5 Things To Know About Freelancing

Making the switch to freelancing full-time has been one of the best decisions of my life. There are a lot of obvious perks. But there are also some downsides to it, some of which I had to learn the hard way. So if you are thinking about becoming a freelancer, it’s important you have a thorough understanding of what it consists of.

1. FOR A WHILE, YOU’LL HAVE TO HUNT FOR CLIENTS.

But the good news is that finding paying customers will not be nearly as difficult as you might think. There are job boards dedicated to freelance writers updated every single day. You need to decide what niche to focus on, what area of specialty to position yourself in, and take it from there. It is better to hone in on one certain area of writing than it is to just cast a wide net.

2. THE BIGGEST (AND OFTEN EASIEST) MISTAKE YOU CAN MAKE IS UNDERCHARGING.

I learned this the hard way. When I started  I wasn’t going to risk overcharging and having them turn me down. But keep in mind that people often associate price with value. If you charge too little, often people assume what you are charging reflects the quality of work. You have a skill and it is valuable and deserves compensation. Be confident in your ability. Don’t be shy about charging what you need to pay bills and make ends meet; know what you are worth. To make a living, you must charge what is necessary, without the fear of not getting clients. I promise you will.

3. YOU WILL BE RESPONSIBLE FOR FILING YOUR OWN TAXES, AND IT WILL BE A BITCH.

Again, making the switch to freelancing full-time is one of the best decisions I have ever made. There are obvious benefits: you are your own boss; you make your own schedule you determine your own rates.  These are justifiable reasons for wanting to freelance, and they make the hard work worth it. Yet, like most things in life, it is not without downsides. You have to be responsible enough to put money in a separate account for taxes. Unlike your salary job, taxes aren’t automatically deducted. At first it seems like another bonus because you get paid more upfront. But you still have to pay taxes. Your best bet is to file quarterly taxes. There are plenty of free resources online to help you with this.

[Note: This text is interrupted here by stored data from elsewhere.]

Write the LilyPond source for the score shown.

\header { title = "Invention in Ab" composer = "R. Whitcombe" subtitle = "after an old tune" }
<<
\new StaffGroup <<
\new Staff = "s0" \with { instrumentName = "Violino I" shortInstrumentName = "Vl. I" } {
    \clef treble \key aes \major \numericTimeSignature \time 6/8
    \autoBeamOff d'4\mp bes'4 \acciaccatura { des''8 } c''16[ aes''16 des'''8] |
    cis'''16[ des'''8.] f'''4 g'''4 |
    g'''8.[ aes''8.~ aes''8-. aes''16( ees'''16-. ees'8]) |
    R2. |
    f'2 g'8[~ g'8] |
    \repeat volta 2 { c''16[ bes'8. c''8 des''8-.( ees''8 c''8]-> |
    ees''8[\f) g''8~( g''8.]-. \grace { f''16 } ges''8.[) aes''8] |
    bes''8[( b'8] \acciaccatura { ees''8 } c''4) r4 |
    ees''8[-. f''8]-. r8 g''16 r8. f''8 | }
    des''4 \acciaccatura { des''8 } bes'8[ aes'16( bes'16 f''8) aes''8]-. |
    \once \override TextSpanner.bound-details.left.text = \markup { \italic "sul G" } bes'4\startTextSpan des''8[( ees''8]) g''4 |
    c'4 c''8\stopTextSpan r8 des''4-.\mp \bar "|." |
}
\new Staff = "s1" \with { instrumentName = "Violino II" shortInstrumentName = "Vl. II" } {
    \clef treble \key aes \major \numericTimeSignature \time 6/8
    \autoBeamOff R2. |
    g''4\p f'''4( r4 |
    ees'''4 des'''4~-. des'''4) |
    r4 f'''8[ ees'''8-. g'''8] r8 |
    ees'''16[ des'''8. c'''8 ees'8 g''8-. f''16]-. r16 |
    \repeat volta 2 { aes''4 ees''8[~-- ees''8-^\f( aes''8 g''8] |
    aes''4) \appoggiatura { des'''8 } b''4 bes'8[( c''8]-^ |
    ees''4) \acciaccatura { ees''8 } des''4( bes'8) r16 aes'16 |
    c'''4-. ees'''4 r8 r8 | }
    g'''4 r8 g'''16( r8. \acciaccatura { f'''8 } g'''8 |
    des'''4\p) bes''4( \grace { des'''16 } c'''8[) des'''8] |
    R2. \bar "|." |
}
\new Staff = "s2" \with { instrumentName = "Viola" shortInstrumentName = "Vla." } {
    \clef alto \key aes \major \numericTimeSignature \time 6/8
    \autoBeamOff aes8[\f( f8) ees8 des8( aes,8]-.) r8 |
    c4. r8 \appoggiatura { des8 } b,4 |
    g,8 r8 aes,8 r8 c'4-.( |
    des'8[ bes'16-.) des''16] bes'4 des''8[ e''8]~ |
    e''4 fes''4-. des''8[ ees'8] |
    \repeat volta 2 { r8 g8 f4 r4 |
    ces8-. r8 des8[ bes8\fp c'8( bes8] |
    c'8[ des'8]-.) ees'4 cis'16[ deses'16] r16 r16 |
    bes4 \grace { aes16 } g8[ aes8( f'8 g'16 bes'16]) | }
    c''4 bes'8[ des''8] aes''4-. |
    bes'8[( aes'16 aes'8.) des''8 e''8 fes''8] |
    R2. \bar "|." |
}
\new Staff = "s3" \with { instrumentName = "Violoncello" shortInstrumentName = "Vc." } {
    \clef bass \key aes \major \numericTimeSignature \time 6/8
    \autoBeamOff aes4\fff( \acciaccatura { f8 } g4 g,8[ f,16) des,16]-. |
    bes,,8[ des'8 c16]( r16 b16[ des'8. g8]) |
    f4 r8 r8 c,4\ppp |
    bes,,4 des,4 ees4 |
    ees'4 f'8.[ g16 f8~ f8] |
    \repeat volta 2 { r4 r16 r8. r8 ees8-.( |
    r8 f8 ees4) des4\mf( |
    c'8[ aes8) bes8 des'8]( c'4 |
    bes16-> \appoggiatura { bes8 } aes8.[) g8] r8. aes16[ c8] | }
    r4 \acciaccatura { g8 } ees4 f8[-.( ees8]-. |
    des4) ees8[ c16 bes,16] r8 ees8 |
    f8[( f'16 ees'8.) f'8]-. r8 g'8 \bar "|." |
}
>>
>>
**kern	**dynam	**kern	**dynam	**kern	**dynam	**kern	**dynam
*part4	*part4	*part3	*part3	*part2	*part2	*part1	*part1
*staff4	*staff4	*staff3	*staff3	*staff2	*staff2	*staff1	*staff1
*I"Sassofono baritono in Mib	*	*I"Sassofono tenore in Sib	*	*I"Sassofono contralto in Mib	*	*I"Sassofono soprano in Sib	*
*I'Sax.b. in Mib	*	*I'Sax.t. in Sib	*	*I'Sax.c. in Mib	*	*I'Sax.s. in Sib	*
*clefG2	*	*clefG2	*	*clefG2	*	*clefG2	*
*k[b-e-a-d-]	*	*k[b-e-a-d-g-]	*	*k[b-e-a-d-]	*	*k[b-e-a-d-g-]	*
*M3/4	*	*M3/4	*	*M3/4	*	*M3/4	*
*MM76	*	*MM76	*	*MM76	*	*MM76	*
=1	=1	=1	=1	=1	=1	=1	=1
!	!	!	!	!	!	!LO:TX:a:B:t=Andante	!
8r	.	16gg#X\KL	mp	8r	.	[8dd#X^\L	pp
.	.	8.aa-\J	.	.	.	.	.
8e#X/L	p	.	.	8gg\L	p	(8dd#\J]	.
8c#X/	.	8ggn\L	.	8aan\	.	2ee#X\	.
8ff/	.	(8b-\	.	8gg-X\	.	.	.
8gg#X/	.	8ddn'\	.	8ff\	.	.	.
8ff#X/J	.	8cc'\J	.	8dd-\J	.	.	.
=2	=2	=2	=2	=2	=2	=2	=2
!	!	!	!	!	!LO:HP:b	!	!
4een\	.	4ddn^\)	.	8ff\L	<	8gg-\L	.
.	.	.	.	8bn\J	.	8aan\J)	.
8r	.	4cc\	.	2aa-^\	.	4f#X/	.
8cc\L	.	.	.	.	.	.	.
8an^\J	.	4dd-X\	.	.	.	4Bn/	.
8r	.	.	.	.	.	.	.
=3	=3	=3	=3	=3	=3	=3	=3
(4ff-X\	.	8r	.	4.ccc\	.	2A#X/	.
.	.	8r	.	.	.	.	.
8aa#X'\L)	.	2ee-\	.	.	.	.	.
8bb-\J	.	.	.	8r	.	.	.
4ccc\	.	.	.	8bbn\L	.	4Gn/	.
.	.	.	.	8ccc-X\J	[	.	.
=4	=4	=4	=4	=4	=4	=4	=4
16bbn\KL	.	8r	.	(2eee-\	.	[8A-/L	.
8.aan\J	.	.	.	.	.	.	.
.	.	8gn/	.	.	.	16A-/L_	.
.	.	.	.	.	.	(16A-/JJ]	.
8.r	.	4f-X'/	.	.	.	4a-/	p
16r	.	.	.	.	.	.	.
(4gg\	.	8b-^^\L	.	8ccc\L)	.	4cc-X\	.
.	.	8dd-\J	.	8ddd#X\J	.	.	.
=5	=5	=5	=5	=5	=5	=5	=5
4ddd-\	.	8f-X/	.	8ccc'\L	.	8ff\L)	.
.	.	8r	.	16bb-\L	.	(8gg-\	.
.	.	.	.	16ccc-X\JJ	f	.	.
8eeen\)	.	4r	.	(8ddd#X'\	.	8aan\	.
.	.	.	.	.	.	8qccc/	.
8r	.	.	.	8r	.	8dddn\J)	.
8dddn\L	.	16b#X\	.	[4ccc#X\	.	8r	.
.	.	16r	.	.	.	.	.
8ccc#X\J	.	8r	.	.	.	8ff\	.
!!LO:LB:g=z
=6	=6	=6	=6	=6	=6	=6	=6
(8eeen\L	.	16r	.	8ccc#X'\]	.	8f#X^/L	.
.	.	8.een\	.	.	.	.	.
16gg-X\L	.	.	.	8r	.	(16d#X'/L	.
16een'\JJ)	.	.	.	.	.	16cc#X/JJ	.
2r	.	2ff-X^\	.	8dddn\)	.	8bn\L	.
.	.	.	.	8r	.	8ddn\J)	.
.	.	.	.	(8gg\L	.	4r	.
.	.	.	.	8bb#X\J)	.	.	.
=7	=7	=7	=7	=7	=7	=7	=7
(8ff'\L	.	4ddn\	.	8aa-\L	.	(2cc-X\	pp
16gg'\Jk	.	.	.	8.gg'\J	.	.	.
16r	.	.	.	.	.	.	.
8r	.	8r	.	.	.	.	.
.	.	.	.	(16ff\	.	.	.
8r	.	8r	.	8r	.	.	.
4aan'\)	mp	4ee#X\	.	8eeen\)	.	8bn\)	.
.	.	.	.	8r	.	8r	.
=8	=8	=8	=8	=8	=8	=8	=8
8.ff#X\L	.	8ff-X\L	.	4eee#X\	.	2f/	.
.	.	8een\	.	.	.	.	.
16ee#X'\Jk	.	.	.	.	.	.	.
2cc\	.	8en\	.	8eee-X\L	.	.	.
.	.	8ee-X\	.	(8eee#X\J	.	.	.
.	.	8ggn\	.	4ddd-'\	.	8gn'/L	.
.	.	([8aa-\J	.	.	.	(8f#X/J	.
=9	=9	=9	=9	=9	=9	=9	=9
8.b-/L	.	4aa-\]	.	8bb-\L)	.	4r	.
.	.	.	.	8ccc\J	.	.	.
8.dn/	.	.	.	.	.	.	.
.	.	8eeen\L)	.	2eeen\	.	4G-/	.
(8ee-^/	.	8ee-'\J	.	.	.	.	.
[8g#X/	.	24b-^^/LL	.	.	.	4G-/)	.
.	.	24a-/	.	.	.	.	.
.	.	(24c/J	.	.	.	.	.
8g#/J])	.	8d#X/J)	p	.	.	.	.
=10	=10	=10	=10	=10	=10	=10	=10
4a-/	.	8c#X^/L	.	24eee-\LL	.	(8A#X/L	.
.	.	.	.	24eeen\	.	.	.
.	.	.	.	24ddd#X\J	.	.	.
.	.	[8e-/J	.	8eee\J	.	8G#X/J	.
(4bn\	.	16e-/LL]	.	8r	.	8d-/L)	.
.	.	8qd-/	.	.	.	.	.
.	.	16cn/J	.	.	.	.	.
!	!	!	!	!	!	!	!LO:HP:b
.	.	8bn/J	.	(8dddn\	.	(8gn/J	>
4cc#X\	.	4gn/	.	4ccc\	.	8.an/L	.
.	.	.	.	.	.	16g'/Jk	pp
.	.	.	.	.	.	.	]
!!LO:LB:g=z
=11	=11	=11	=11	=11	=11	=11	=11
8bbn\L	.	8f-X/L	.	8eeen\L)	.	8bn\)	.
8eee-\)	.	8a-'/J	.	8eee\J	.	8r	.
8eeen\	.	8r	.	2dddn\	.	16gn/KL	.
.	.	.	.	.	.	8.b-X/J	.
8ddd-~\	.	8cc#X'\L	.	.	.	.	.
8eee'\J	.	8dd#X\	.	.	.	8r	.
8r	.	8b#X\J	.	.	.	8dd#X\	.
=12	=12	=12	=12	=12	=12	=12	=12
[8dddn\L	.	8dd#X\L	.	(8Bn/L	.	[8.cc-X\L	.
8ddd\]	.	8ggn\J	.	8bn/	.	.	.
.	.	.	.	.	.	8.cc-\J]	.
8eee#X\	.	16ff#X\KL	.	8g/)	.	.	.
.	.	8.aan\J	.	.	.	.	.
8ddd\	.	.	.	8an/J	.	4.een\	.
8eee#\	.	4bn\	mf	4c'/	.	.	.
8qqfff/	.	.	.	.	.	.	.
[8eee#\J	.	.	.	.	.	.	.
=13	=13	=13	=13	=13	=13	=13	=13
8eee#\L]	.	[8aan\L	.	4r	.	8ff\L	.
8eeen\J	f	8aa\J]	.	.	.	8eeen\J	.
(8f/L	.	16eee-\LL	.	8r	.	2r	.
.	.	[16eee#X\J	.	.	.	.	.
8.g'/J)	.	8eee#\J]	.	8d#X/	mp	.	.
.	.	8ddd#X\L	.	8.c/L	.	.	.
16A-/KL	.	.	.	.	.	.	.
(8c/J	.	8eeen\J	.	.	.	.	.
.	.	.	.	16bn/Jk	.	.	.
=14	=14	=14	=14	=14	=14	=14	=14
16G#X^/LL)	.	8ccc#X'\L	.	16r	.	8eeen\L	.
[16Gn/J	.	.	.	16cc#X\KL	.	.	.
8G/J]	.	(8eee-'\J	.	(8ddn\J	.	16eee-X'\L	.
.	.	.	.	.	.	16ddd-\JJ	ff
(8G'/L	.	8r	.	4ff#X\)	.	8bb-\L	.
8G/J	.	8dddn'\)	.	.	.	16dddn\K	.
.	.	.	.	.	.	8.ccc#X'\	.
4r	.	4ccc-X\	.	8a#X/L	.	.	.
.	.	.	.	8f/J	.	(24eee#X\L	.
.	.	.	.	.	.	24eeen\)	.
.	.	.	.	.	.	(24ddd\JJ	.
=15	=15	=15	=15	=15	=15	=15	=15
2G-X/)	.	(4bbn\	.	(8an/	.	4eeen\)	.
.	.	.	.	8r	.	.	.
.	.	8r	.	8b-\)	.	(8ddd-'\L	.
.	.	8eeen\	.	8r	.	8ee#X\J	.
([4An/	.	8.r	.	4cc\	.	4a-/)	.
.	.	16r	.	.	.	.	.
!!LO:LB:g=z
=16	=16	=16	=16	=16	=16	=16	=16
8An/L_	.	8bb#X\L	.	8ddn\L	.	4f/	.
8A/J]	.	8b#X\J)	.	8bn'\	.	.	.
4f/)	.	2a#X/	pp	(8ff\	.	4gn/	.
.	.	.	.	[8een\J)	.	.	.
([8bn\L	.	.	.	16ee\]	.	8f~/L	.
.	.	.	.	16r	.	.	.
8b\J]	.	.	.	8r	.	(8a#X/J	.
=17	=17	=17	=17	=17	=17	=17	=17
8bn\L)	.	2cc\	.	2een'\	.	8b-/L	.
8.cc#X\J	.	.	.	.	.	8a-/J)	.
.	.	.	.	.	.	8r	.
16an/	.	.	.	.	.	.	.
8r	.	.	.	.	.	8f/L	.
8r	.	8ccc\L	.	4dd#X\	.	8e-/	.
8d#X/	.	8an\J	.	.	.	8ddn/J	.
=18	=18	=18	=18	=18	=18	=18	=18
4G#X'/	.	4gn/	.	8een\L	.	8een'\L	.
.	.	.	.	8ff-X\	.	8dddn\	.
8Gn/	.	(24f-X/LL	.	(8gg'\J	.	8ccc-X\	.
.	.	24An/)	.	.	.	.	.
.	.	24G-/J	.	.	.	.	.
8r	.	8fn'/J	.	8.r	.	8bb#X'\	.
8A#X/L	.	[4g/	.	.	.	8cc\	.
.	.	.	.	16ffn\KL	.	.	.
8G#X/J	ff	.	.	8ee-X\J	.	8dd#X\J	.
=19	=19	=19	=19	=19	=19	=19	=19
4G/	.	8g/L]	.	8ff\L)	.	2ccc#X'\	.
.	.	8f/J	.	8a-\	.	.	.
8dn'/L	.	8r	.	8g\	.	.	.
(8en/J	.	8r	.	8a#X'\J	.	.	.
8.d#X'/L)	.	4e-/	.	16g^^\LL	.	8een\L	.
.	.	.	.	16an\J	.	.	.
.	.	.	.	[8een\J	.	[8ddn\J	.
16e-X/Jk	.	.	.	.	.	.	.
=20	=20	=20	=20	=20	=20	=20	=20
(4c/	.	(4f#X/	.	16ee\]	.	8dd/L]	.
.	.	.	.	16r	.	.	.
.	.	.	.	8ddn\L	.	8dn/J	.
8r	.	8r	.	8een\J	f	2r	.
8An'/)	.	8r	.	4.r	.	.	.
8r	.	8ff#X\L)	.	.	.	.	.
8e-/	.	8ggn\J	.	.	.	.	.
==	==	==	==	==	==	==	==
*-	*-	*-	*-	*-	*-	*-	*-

4. SOON, CLIENTS WILL START COMING TO YOU.

And it will be the best feeling ever. On a weekly basis I now get emails and messages on LinkedIn and Twitter from people referred to me, who have come across my website, or an article or blog I have written, interested in working together. It’s great when you realize clients are now finding you, instead of the other way around. If it doesn’t happen right away, don’t get discouraged. It takes time to build authority and credibility. It is more difficult when you’re a one-man-show. But you  will  get there. How? By delivering quality work and managing your online presence.

5. WORKING FROM HOME DOESN’T MEAN WORKING FEWER HOURS.

In fact, it could mean more. Working from home is convenient. Nothing beats grocery shopping in the middle of the day, or attending a work out class when it is least crowded. Starting out, one of the biggest obstacles you will face is mastering effective time management skills. But, once you get the hang of it, you may have to learn how to force yourself to shut down. This is important if you enjoy the work that you do—and I am assuming you do since you are trying to make it a full-time gig. And while hard work is good, at a certain point you become counterproductive. Just because you have a home office or make your own schedule doesn’t mean you can’t set boundaries. Not only is it important to making sure you don’t get burnt out, it’s necessary for your sanity.